Videos könnten auf islamistisches Motiv deuten

Zwar laute der Vorwurf derzeit auf versuchten Totschlag, berichtete Reul. Aber nach einer gerade erst neu erfolgten Auswertung von Datenträgern ließen sich „Hinweise auf eine religiös motivierte Tat erkennen.“ Auf Nachfrage präzisierte er: „Hinweise auf einen islamistisch motivierten Hintergrund verdichten sich“. Es gehe um Videos, die der Tatverdächtige angefertigt habe. Einzelheiten könne er nicht dazu nicht nennen.

Nach Reuls Angaben gingen am Freitag um 09:27 Uhr mehrere Notrufe bei der Polizei Essen ein. Die Lehrerin wurde demnach in der Schule durch Messerstiche lebensgefährlich verletzt, ein Amokalarm wurde ausgelöst. Fünf Minuten später war der erste Streifenwagen vor Ort.

Gegen 11:13 Uhr, knapp zwei Stunden nach den ersten Notrufen, endete die Flucht des Täters Reul zufolge in einem Park durch einen Schusswaffeneinsatz der Spezialeinheiten.
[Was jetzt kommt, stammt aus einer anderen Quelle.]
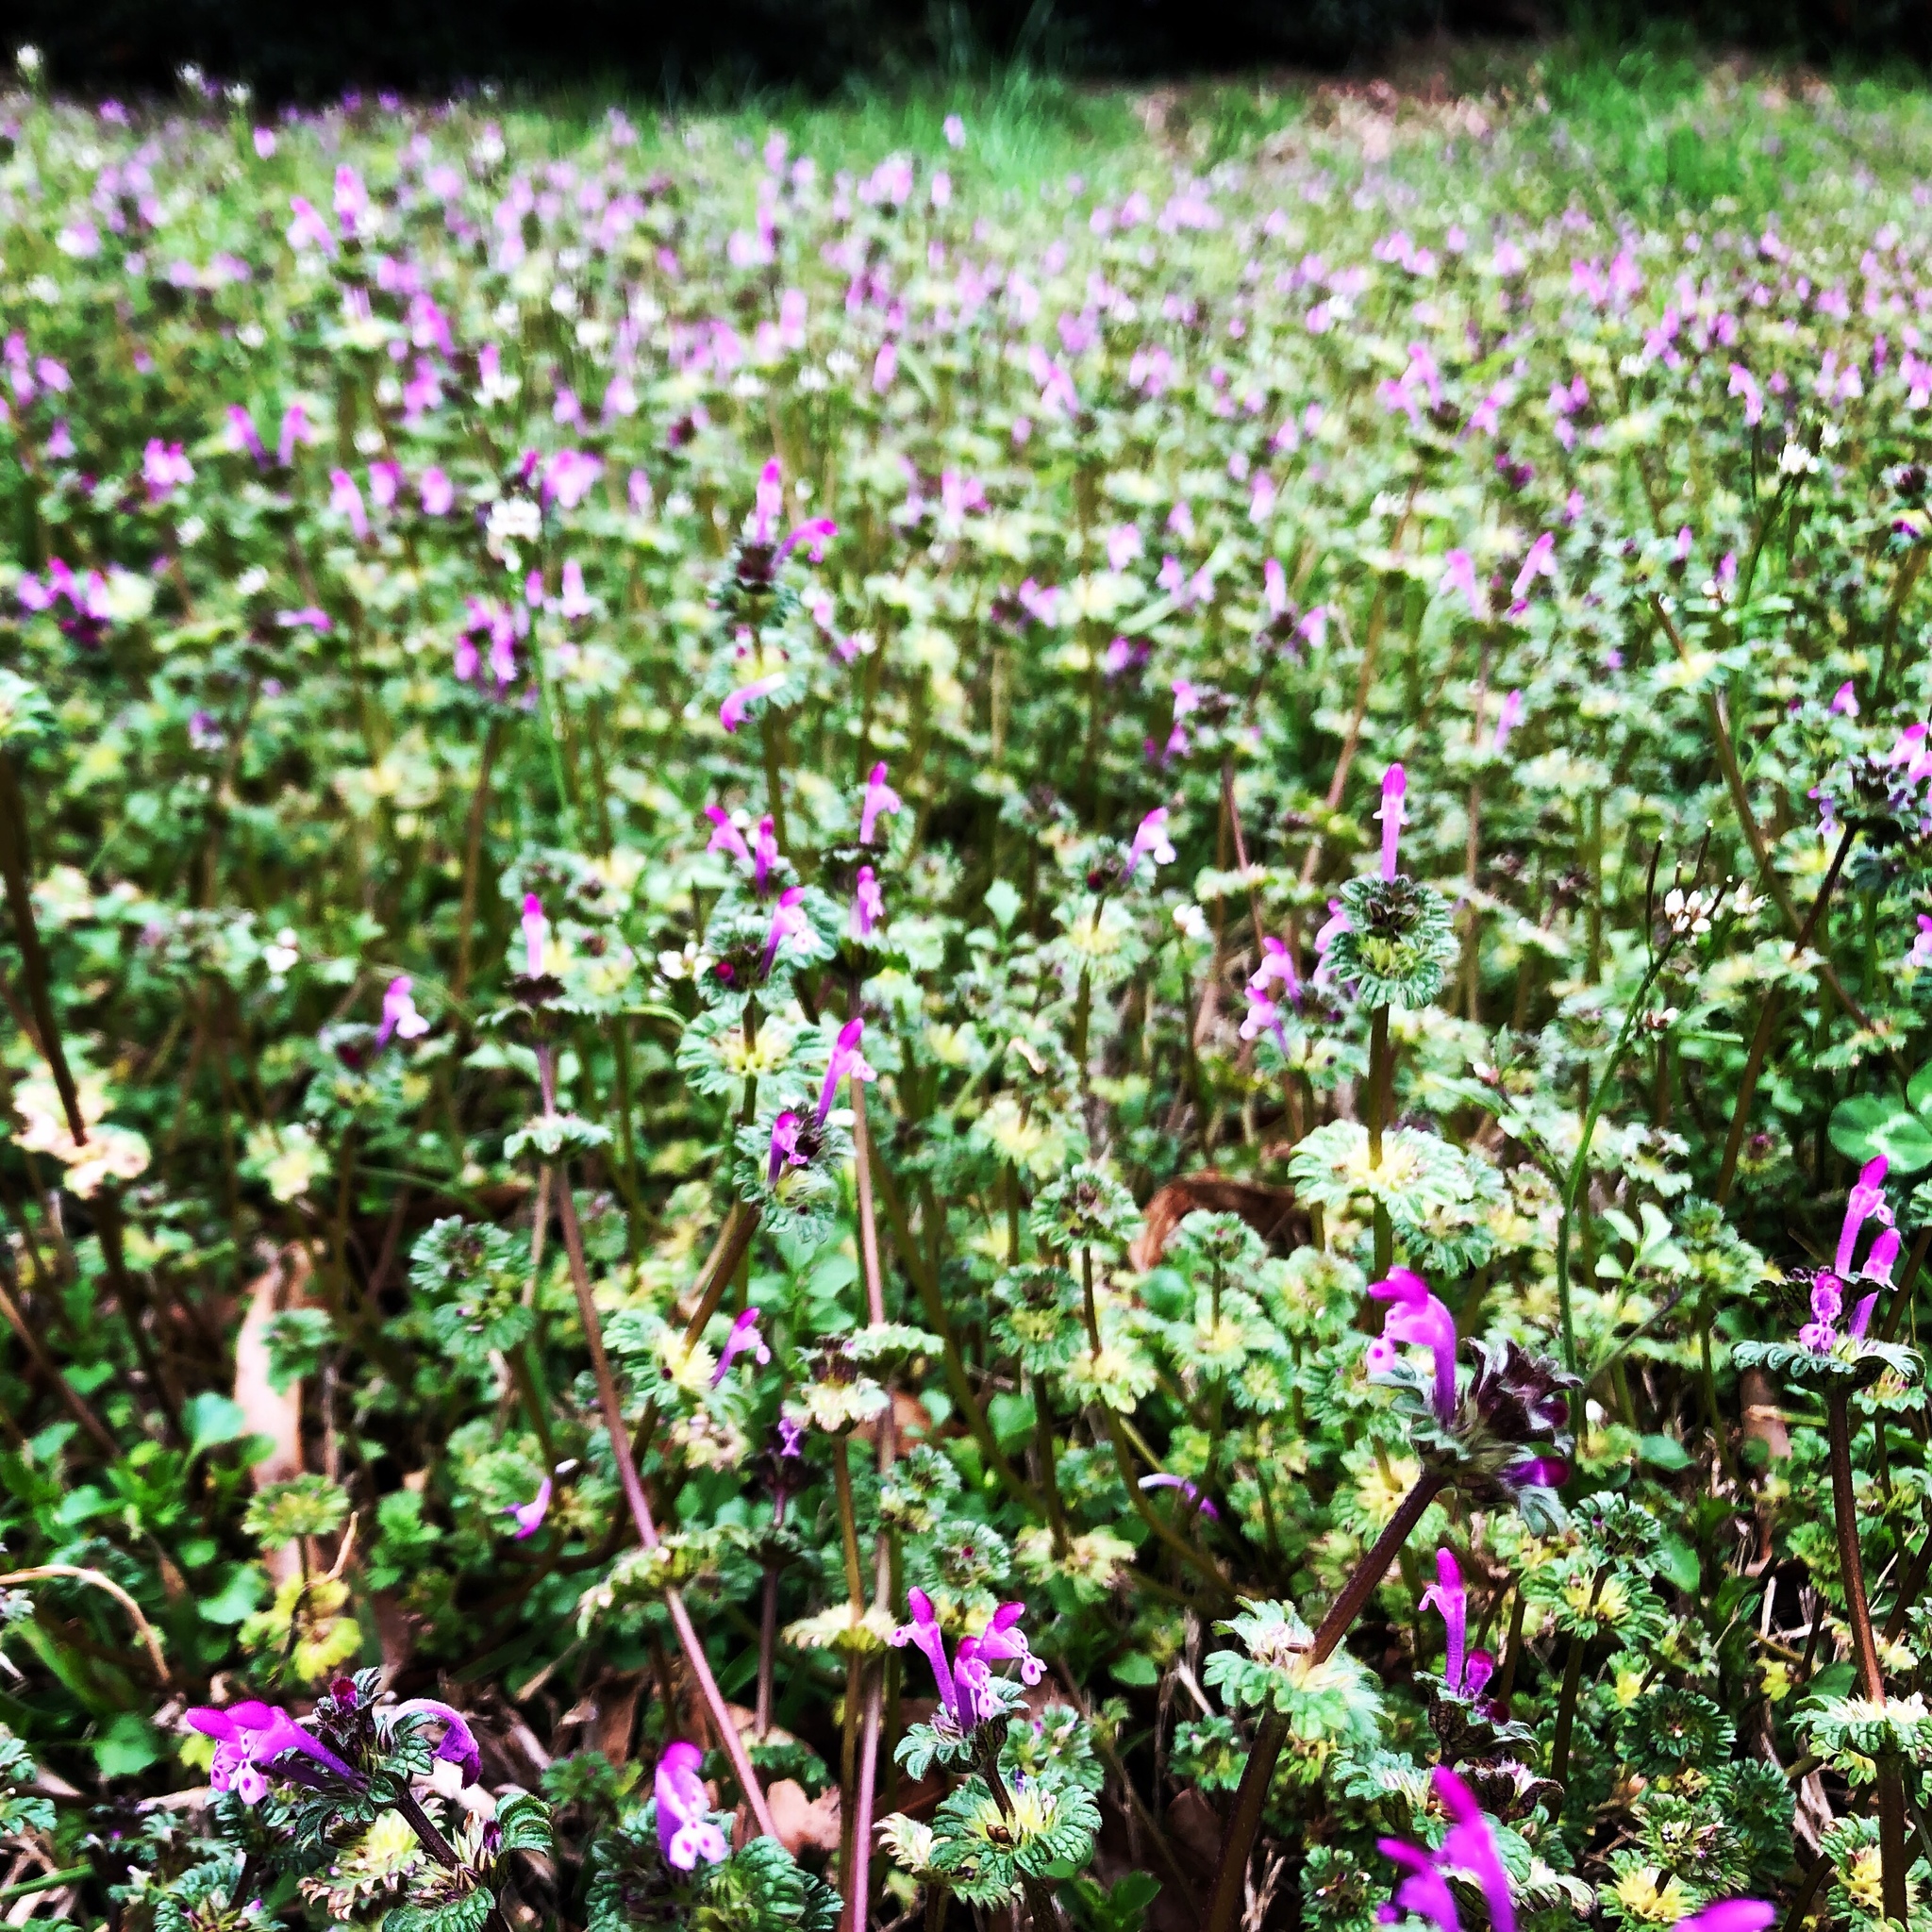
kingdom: Plantae
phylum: Tracheophyta
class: Magnoliopsida
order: Lamiales
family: Lamiaceae
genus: Lamium
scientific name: Lamium amplexicaule
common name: Henbit dead-nettle
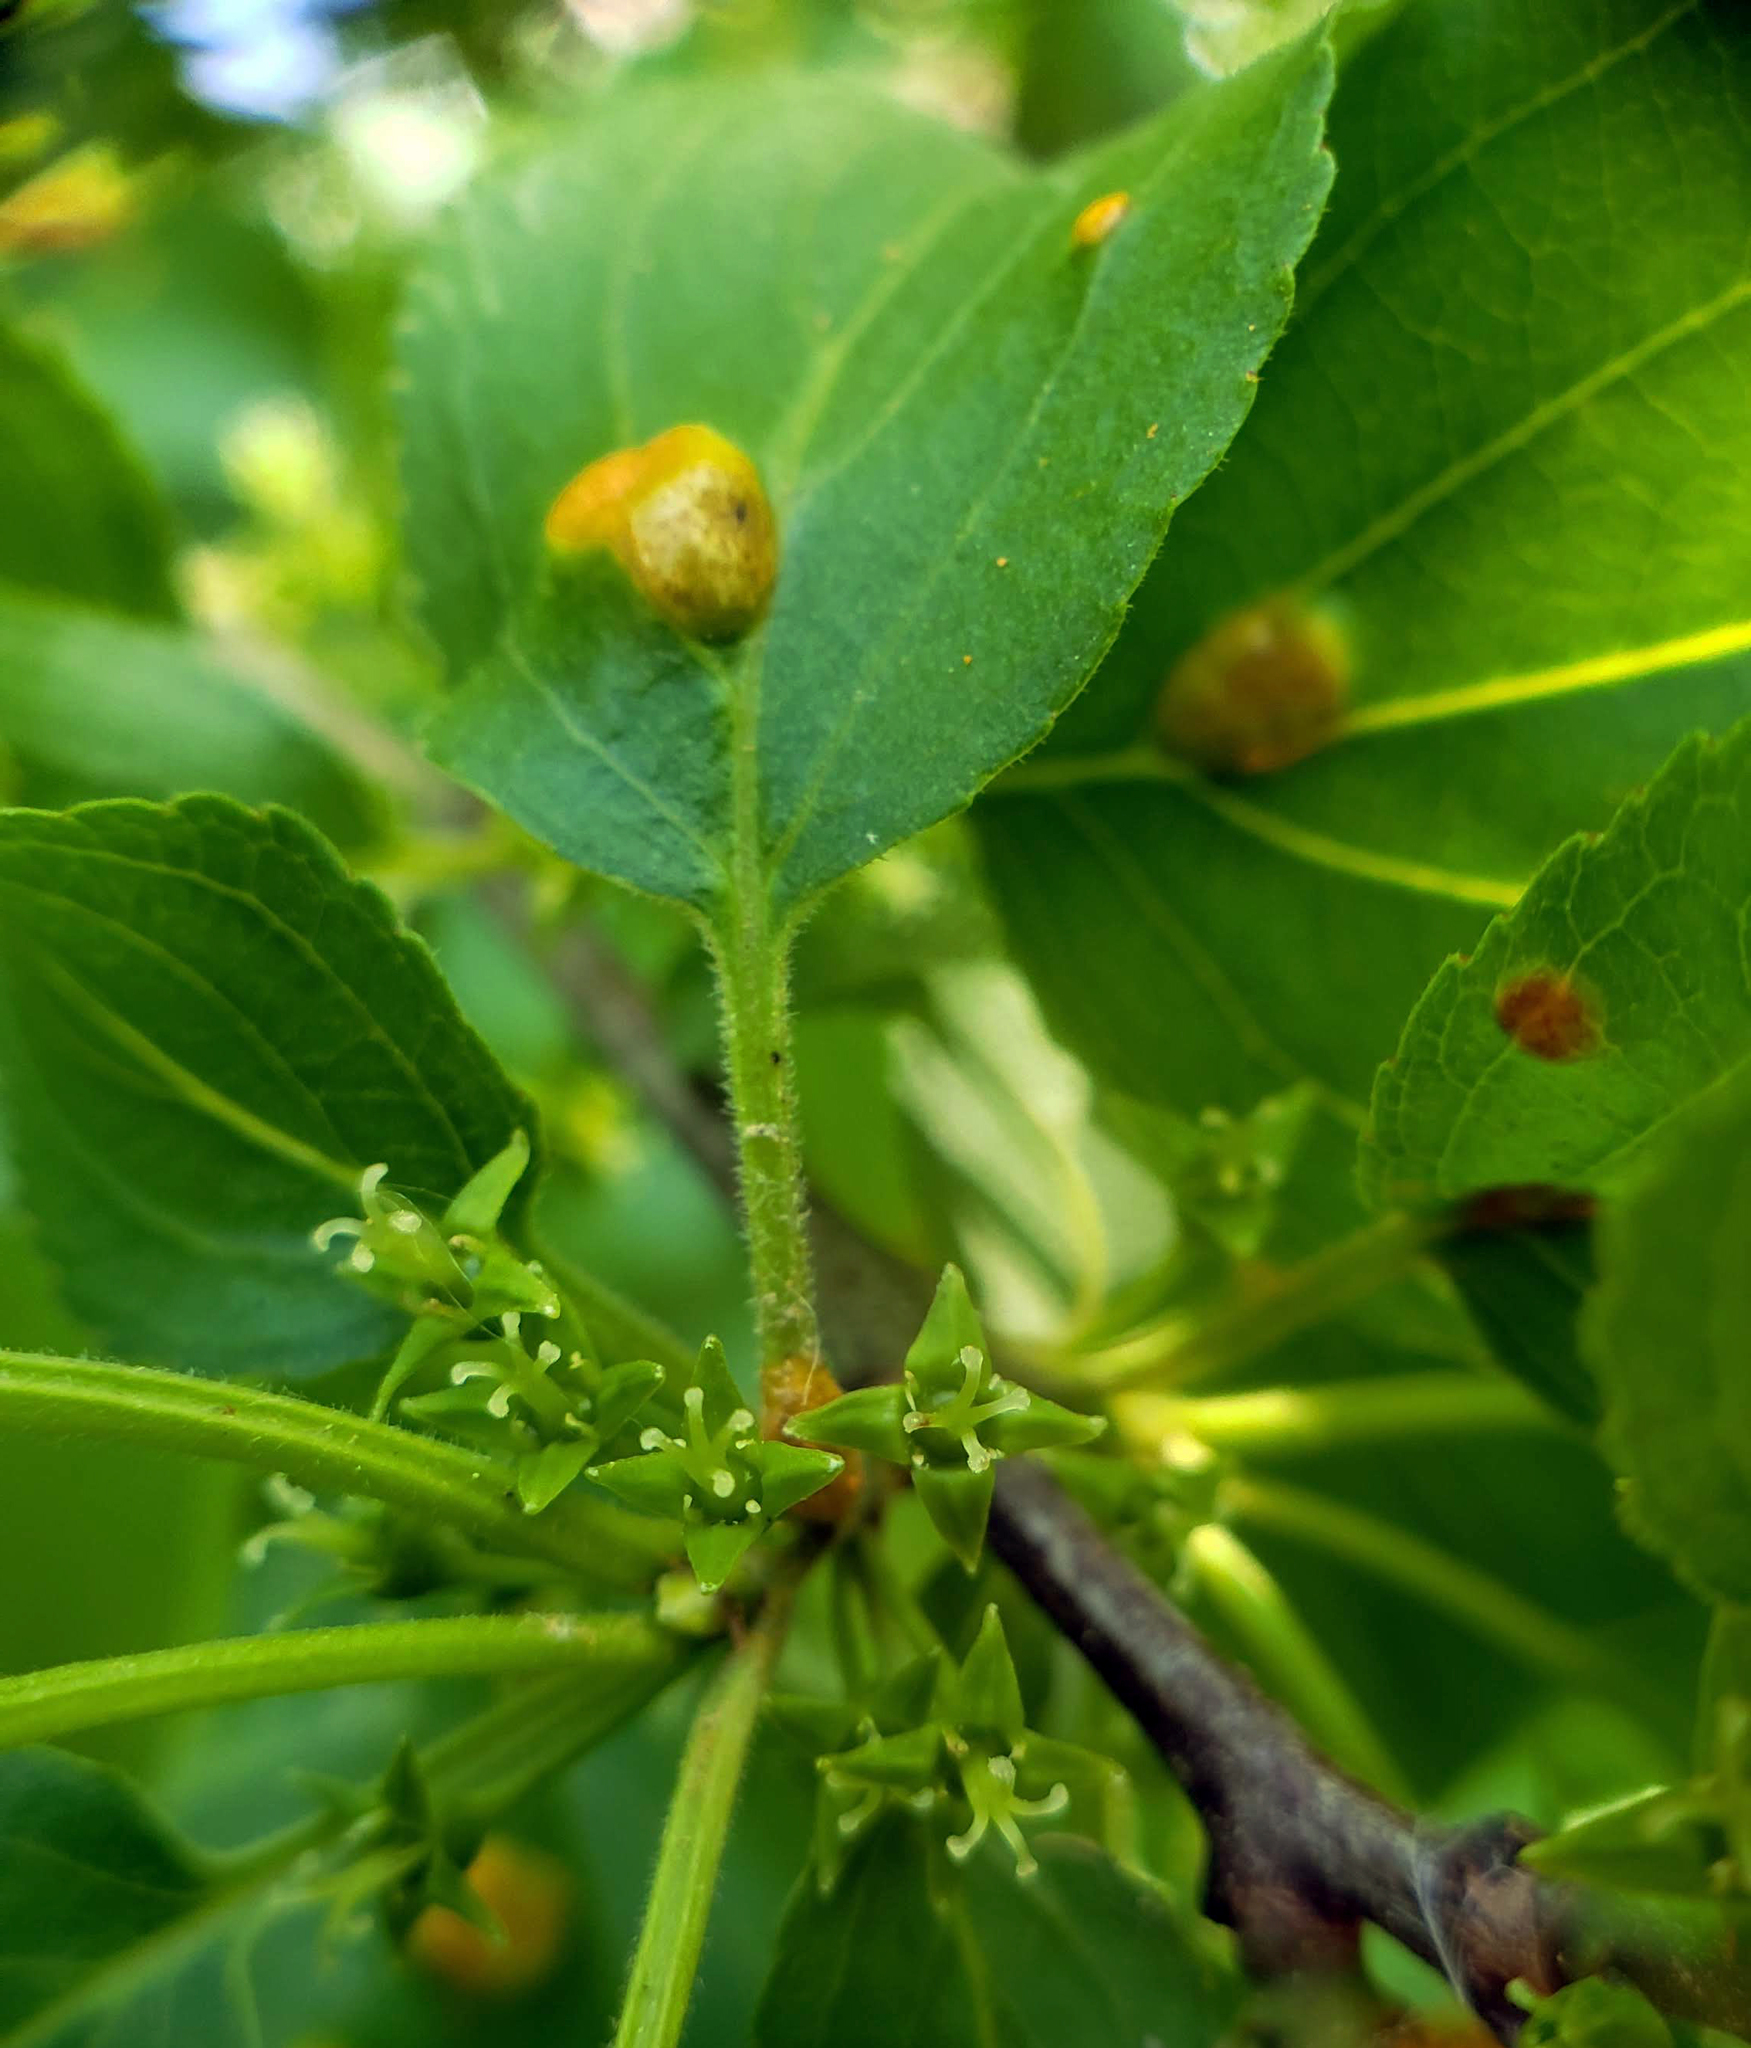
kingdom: Plantae
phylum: Tracheophyta
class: Magnoliopsida
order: Rosales
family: Rhamnaceae
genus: Rhamnus
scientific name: Rhamnus cathartica
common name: Common buckthorn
Der Tatverdächtige liege schwer verletzt in einem Krankenhaus, der Gesundheitszustand sei stabil.

Über 280 Einsatzkräfte waren demnach an dem Einsatz beteiligt, darunter Spezialeinheiten, die Bereitschaftspolizei, Kriminalbeamte, ein Hubschrauber sowie ein Team zur psychosozialen Unterstützung, wie Innenminister Reul weiter mitteilte.

Die Mordkommission „Blücher 1:14“, in die auch der Staatsschutz eingebunden ist, untersuche inzwischen nicht nur den Angriff auf die Lehrerin, sondern auch ein weiteres mutmaßliches Gewaltverbrechen.

Demnach sei „an diesem im Essener Stadtkern“ ein Obdachloser mit einem Messer attackiert worden. Die Polizei prüfe jetzt, ob der 17-Jährige auch für diese Tat verantwortlich ist.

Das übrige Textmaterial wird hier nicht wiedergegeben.